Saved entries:
Start of Block

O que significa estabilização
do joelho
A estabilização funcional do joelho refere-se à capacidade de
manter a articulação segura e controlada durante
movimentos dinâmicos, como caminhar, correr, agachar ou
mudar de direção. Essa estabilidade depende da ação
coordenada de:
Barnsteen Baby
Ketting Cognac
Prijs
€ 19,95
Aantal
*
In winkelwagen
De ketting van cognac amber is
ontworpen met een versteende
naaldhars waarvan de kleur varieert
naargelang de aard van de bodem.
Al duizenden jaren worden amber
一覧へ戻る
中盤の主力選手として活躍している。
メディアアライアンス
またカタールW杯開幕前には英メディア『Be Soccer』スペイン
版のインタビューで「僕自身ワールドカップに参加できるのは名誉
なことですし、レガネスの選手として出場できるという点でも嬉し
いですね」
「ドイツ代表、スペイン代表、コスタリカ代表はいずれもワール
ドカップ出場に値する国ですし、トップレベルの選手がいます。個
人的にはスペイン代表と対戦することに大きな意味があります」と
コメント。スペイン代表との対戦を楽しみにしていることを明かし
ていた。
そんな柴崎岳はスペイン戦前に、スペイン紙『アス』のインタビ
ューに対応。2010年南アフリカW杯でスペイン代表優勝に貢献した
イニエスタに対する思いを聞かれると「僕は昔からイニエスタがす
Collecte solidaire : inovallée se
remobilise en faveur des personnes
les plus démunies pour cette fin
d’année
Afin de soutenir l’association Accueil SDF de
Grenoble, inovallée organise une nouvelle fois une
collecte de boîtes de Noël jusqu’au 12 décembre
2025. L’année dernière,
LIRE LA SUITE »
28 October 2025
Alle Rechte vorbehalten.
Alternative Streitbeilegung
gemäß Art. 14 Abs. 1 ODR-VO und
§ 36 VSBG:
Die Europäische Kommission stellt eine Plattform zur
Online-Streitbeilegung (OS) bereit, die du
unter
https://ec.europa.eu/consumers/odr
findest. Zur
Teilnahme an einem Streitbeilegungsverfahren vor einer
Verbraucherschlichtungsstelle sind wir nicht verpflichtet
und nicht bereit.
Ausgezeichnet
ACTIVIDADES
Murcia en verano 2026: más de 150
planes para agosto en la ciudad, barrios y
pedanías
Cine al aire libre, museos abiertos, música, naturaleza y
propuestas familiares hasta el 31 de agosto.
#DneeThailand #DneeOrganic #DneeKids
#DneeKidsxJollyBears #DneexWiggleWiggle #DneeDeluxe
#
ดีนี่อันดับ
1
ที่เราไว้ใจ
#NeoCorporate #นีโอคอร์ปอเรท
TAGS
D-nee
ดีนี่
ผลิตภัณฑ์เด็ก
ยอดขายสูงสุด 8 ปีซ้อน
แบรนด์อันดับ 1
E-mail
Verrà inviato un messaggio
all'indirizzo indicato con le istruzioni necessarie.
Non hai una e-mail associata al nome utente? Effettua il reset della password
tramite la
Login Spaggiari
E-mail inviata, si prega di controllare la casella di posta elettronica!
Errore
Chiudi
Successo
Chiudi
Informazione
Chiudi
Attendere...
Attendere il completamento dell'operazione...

End of Block

Directive: If the word "bereit" appears in a line above, copy that line.

Answer to this exercise:
Online-Streitbeilegung (OS) bereit, die du
und nicht bereit.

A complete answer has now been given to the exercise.